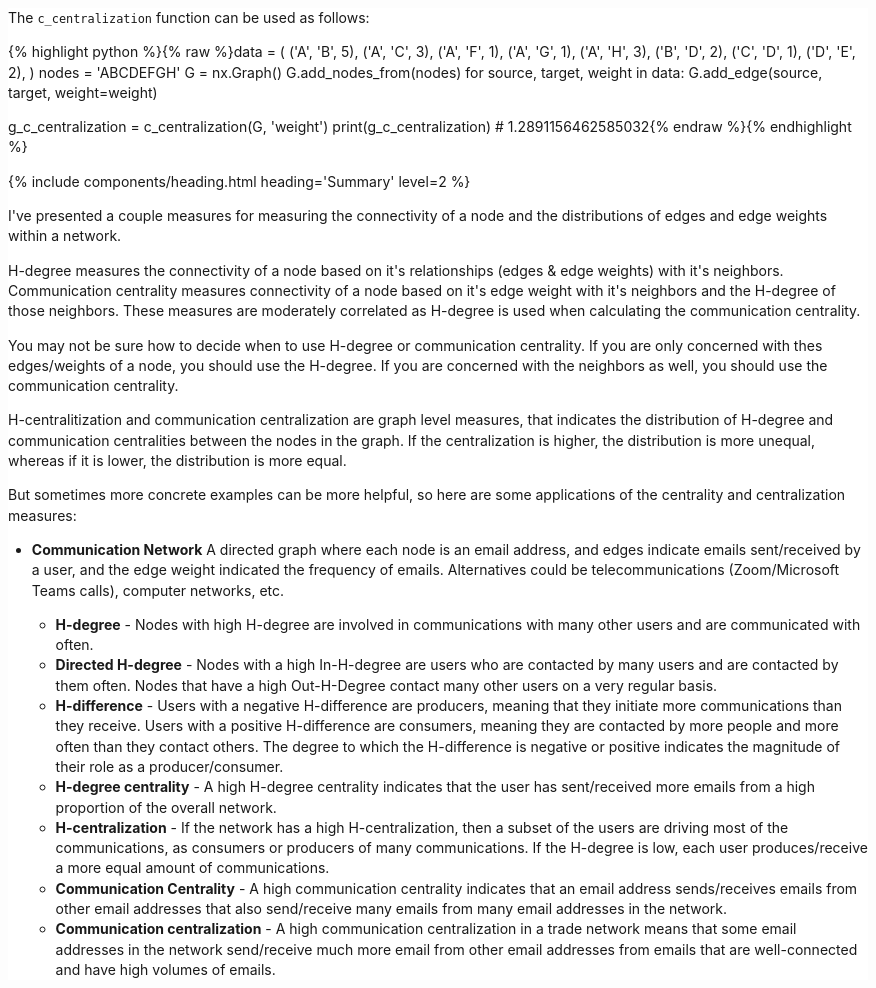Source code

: The `c_centralization` function can be used as follows:

{% highlight python %}{% raw %}data = (
    ('A', 'B', 5),
    ('A', 'C', 3),
    ('A', 'F', 1),
    ('A', 'G', 1),
    ('A', 'H', 3),
    ('B', 'D', 2),
    ('C', 'D', 1),
    ('D', 'E', 2),
)
nodes = 'ABCDEFGH'
G = nx.Graph()
G.add_nodes_from(nodes)
for source, target, weight in data:
    G.add_edge(source, target, weight=weight)

g_c_centralization = c_centralization(G, 'weight')
print(g_c_centralization)  # 1.2891156462585032{% endraw %}{% endhighlight %}

{% include components/heading.html heading='Summary' level=2 %}

I've presented a couple measures for measuring the connectivity of a node and the distributions of edges and edge weights within a network.  

H-degree measures the connectivity of a node based on it's relationships (edges & edge weights) with it's neighbors.  Communication centrality measures connectivity of a node based on it's edge weight with it's neighbors and the H-degree of those neighbors.  These measures are moderately correlated as H-degree is used when calculating the communication centrality.

You may not be sure how to decide when to use H-degree or communication centrality.  If you are only concerned with thes edges/weights of a node, you should use the H-degree.  If you are concerned with the neighbors as well, you should use the communication centrality.

H-centralitization and communication centralization are graph level measures, that indicates the distribution of H-degree and communication centralities between the nodes in the graph.  If the centralization is higher, the distribution is more unequal, whereas if it is lower, the distribution is more equal.

But sometimes more concrete examples can be more helpful, so here are some applications of the centrality and centralization measures:

*  **Communication Network** A directed graph where each node is an email address, and edges indicate emails sent/received by a user, and the edge weight indicated the frequency of emails.  Alternatives could be telecommunications (Zoom/Microsoft Teams calls), computer networks, etc.
       
    *  **H-degree** - Nodes with high H-degree are involved in communications with many other users and are communicated with often.
    *  **Directed H-degree** - Nodes with a high In-H-degree are users who are contacted by many users and are contacted by them often.  Nodes that have a high Out-H-Degree contact many other users on a very regular basis.
    *  **H-difference** - Users with a negative H-difference are producers, meaning that they initiate more communications than they receive.  Users with a positive H-difference are consumers, meaning they are contacted by more people and more often than they contact others.  The degree to which the H-difference is negative or positive indicates the magnitude of their role as a producer/consumer.
    *  **H-degree centrality** - A high H-degree centrality indicates that the user has sent/received more emails from a high proportion of the overall network.
    *  **H-centralization** - If the network has a high H-centralization, then a subset of the users are driving most of the communications, as consumers or producers of many communications.  If the H-degree is low, each user produces/receive a more equal amount of communications.
    *  **Communication Centrality** - A high communication centrality indicates that an email address sends/receives emails from other email addresses that 
also send/receive many emails from many email addresses in the network.
    *  **Communication centralization** - A high communication centralization in a trade network means that some email addresses in the network send/receive much more email from other email addresses from emails that are well-connected and have high volumes of emails.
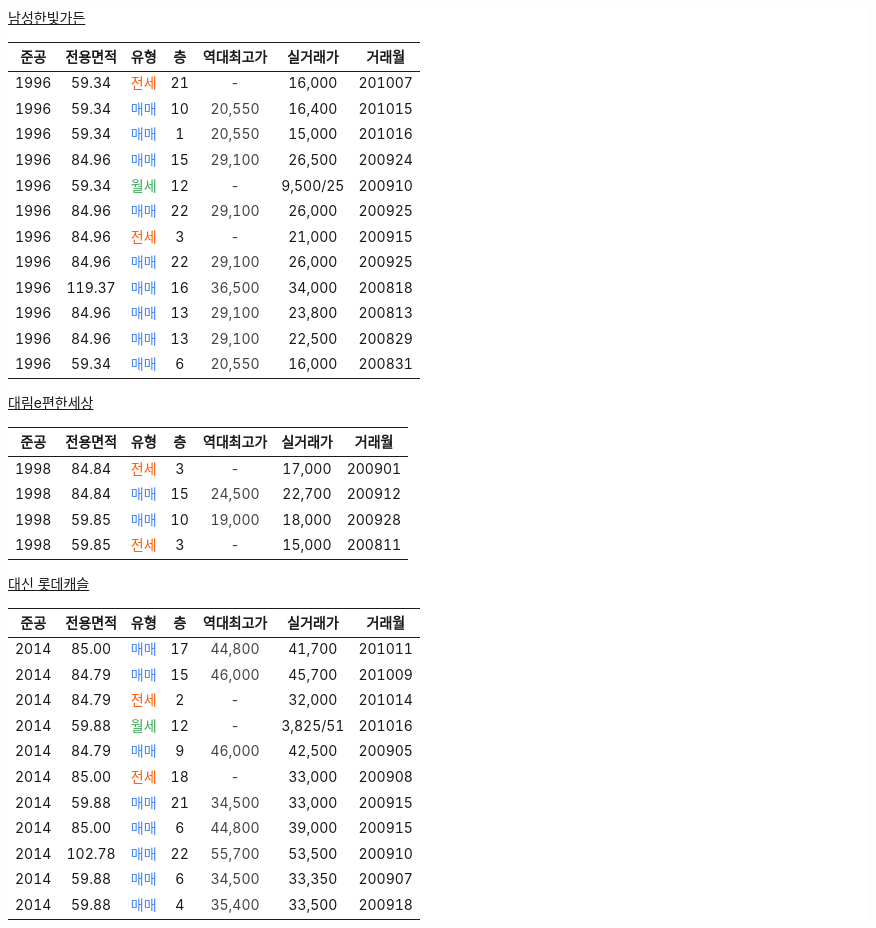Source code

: [남성한빛가든](https://search.naver.com/search.naver?query=%EB%B6%80%EC%82%B0%EA%B4%91%EC%97%AD%EC%8B%9C+%EC%84%9C%EA%B5%AC+%EC%84%9C%EB%8C%80%EC%8B%A0%EB%8F%993%EA%B0%80+%EB%82%A8%EC%84%B1%ED%95%9C%EB%B9%9B%EA%B0%80%EB%93%A0)

|준공|전용면적|유형|층|역대최고가|실거래가|거래월|
|:---:|:---:|:---:|:---:|:---:|:---:|:---:|
|1996|59.34|<span style="color:#ff5a00">전세</span>|21|<span style="color:#444444">-</span>|16,000|201007|
|1996|59.34|<span style="color:#4285f3">매매</span>|10|<span style="color:#444444">20,550</span>|16,400|201015|
|1996|59.34|<span style="color:#4285f3">매매</span>|1|<span style="color:#444444">20,550</span>|15,000|201016|
|1996|84.96|<span style="color:#4285f3">매매</span>|15|<span style="color:#444444">29,100</span>|26,500|200924|
|1996|59.34|<span style="color:#34a853">월세</span>|12|<span style="color:#444444">-</span>|9,500/25|200910|
|1996|84.96|<span style="color:#4285f3">매매</span>|22|<span style="color:#444444">29,100</span>|26,000|200925|
|1996|84.96|<span style="color:#ff5a00">전세</span>|3|<span style="color:#444444">-</span>|21,000|200915|
|1996|84.96|<span style="color:#4285f3">매매</span>|22|<span style="color:#444444">29,100</span>|26,000|200925|
|1996|119.37|<span style="color:#4285f3">매매</span>|16|<span style="color:#444444">36,500</span>|34,000|200818|
|1996|84.96|<span style="color:#4285f3">매매</span>|13|<span style="color:#444444">29,100</span>|23,800|200813|
|1996|84.96|<span style="color:#4285f3">매매</span>|13|<span style="color:#444444">29,100</span>|22,500|200829|
|1996|59.34|<span style="color:#4285f3">매매</span>|6|<span style="color:#444444">20,550</span>|16,000|200831|

[대림e편한세상](https://search.naver.com/search.naver?query=%EB%B6%80%EC%82%B0%EA%B4%91%EC%97%AD%EC%8B%9C+%EC%84%9C%EA%B5%AC+%EC%84%9C%EB%8C%80%EC%8B%A0%EB%8F%993%EA%B0%80+%EB%8C%80%EB%A6%BCe%ED%8E%B8%ED%95%9C%EC%84%B8%EC%83%81)

|준공|전용면적|유형|층|역대최고가|실거래가|거래월|
|:---:|:---:|:---:|:---:|:---:|:---:|:---:|
|1998|84.84|<span style="color:#ff5a00">전세</span>|3|<span style="color:#444444">-</span>|17,000|200901|
|1998|84.84|<span style="color:#4285f3">매매</span>|15|<span style="color:#444444">24,500</span>|22,700|200912|
|1998|59.85|<span style="color:#4285f3">매매</span>|10|<span style="color:#444444">19,000</span>|18,000|200928|
|1998|59.85|<span style="color:#ff5a00">전세</span>|3|<span style="color:#444444">-</span>|15,000|200811|

[대신 롯데캐슬](https://search.naver.com/search.naver?query=%EB%B6%80%EC%82%B0%EA%B4%91%EC%97%AD%EC%8B%9C+%EC%84%9C%EA%B5%AC+%EC%84%9C%EB%8C%80%EC%8B%A0%EB%8F%993%EA%B0%80+%EB%8C%80%EC%8B%A0+%EB%A1%AF%EB%8D%B0%EC%BA%90%EC%8A%AC)

|준공|전용면적|유형|층|역대최고가|실거래가|거래월|
|:---:|:---:|:---:|:---:|:---:|:---:|:---:|
|2014|85.00|<span style="color:#4285f3">매매</span>|17|<span style="color:#444444">44,800</span>|41,700|201011|
|2014|84.79|<span style="color:#4285f3">매매</span>|15|<span style="color:#444444">46,000</span>|45,700|201009|
|2014|84.79|<span style="color:#ff5a00">전세</span>|2|<span style="color:#444444">-</span>|32,000|201014|
|2014|59.88|<span style="color:#34a853">월세</span>|12|<span style="color:#444444">-</span>|3,825/51|201016|
|2014|84.79|<span style="color:#4285f3">매매</span>|9|<span style="color:#444444">46,000</span>|42,500|200905|
|2014|85.00|<span style="color:#ff5a00">전세</span>|18|<span style="color:#444444">-</span>|33,000|200908|
|2014|59.88|<span style="color:#4285f3">매매</span>|21|<span style="color:#444444">34,500</span>|33,000|200915|
|2014|85.00|<span style="color:#4285f3">매매</span>|6|<span style="color:#444444">44,800</span>|39,000|200915|
|2014|102.78|<span style="color:#4285f3">매매</span>|22|<span style="color:#444444">55,700</span>|53,500|200910|
|2014|59.88|<span style="color:#4285f3">매매</span>|6|<span style="color:#444444">34,500</span>|33,350|200907|
|2014|59.88|<span style="color:#4285f3">매매</span>|4|<span style="color:#444444">35,400</span>|33,500|200918|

- _Your objective_
Find every line above that contains the word "target", and copy each one in full. Case counts.

- _Output below_
for source, target, weight in data:
    G.add_edge(source, target, weight=weight)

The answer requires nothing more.